その様子からも嘘をついているようには見えない。それもそうだろう。わざわざ言いつけを破る死にたがりなんて滅多にいない。

『……ウォッカ、監視カメラの映像見てこれる?』

「え……?」

『この2人が嘘をついてるかどうかは、それを見ればわかるでしょ……ジンには私から伝えておく』

「……わかりやした、確認してきやす」

ウォッカが去っていくのを見送って、青ざめた顔をしている2人に向き合う。

『見張りは貴方達だけ?』

「い、いえ……交代でもう2人……」

『そう……そのもう2人、呼んできて……ああ、1人は残りなさい』

そう言ってジンに電話をかける。

「……なんだ」

『シェリーが消えたわ』

「……あ?」

『いないのよ、案内された部屋に』

「……チッ」

舌打ちの音だけが聞こえて電話が切れた。やばいなぁ……反応からして、とんでもないくらい不機嫌になっているはず。

『……入っても?』

1人残った男に聞くとゆっくり頷いた。部屋へ足を踏み入れると、少し冷たい空気に包まれる。

隠れられそうな場所はないし、窓だってついてない薄暗い部屋。カメラはついていないか……若干ほこりっぽい。そして、柱にぶら下がったままの手錠。両方とも輪になったまま。

いくら細身だからって、これを外すのは無理だろう。無理矢理にでも外せば、皮膚が切れたり血が出たりするはず。でも、見る限りでは手錠に血はついていない。

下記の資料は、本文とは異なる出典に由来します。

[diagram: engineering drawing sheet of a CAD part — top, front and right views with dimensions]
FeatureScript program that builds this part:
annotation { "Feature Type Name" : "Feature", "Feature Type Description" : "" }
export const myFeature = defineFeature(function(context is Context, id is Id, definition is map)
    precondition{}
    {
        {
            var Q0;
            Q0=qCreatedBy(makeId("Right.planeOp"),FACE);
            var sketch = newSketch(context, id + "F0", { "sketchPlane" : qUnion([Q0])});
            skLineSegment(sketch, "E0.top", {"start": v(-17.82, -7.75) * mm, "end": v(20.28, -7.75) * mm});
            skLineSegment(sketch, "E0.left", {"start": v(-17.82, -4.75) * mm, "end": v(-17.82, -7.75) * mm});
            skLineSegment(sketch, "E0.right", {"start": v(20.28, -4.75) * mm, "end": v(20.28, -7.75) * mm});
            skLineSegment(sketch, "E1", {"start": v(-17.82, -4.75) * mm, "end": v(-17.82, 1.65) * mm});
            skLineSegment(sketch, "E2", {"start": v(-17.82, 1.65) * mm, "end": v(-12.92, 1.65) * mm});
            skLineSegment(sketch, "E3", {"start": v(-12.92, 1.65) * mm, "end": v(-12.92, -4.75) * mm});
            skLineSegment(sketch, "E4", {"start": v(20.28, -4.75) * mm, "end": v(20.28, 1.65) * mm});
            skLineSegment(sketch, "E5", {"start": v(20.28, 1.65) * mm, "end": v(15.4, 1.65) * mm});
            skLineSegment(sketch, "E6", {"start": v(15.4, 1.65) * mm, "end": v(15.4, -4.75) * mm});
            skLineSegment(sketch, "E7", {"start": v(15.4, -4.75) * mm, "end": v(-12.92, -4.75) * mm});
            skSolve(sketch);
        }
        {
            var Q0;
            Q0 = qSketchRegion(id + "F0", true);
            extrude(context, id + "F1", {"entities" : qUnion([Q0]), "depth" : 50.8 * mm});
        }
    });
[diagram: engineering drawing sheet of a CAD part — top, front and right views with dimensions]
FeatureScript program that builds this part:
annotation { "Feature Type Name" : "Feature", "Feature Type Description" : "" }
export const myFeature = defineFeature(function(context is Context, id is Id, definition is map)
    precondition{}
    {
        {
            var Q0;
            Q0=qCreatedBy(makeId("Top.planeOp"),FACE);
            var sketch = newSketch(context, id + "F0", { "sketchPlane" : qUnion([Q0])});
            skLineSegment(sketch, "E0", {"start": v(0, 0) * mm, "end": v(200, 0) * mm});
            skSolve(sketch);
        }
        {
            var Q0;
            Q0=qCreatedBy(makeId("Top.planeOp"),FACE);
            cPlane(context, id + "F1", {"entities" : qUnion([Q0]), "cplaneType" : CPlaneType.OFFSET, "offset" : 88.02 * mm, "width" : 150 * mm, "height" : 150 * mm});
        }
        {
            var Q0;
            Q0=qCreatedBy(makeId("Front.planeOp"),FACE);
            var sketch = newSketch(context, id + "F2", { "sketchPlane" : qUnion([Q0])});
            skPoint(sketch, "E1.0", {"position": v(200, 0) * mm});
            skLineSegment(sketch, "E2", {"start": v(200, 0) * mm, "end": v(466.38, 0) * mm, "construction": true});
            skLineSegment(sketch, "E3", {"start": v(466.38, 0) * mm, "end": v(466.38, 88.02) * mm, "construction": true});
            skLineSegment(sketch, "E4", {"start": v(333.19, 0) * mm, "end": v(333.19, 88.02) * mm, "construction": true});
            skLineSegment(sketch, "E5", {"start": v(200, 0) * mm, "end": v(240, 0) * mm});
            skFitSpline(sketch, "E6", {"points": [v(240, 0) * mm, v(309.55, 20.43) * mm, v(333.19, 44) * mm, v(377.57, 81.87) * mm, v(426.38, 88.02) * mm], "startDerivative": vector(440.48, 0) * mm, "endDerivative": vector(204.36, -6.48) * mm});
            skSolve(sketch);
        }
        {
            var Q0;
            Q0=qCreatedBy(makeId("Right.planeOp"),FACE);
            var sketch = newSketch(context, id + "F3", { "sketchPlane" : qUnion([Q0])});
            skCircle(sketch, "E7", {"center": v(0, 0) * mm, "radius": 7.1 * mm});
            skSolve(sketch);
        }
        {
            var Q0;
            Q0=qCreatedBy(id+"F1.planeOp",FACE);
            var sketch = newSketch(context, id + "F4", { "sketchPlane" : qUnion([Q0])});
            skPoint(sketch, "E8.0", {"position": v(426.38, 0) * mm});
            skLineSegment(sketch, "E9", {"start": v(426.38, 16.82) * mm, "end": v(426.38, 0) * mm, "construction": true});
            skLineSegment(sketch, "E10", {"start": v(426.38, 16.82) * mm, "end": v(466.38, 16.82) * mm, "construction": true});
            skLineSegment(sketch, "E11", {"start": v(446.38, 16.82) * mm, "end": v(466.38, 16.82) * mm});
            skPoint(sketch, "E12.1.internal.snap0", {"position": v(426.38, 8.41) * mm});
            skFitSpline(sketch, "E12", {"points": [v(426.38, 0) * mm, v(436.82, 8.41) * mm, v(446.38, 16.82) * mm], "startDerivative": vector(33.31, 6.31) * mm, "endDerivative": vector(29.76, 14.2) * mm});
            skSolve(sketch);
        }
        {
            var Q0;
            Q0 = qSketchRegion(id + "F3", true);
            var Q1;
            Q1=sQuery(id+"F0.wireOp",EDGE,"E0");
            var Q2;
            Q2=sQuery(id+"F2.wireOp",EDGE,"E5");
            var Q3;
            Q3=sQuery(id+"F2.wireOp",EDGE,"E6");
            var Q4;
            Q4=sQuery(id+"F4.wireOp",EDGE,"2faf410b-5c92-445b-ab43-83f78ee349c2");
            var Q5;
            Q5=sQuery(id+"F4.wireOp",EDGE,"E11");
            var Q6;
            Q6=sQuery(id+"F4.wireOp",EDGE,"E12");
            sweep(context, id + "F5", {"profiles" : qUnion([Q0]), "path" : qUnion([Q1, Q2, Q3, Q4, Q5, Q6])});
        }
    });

この部屋から外に繋がるのは、入ってきたドア。そして、ちいさなダストシュート。少しだけ開いてみたけど……どうやったら、大人がこんな小さいところを通れるだろう。

首を傾げているとウォッカから電話。

『……どうだった?』

「シェリーの姿はどこにもありやせんでした」

『映像がすり替えられている可能性は?』

「おそらくないかと」

『わかった。ありがと、戻ってきて』

電話を切り、この部屋を監視していた男達と向き合った。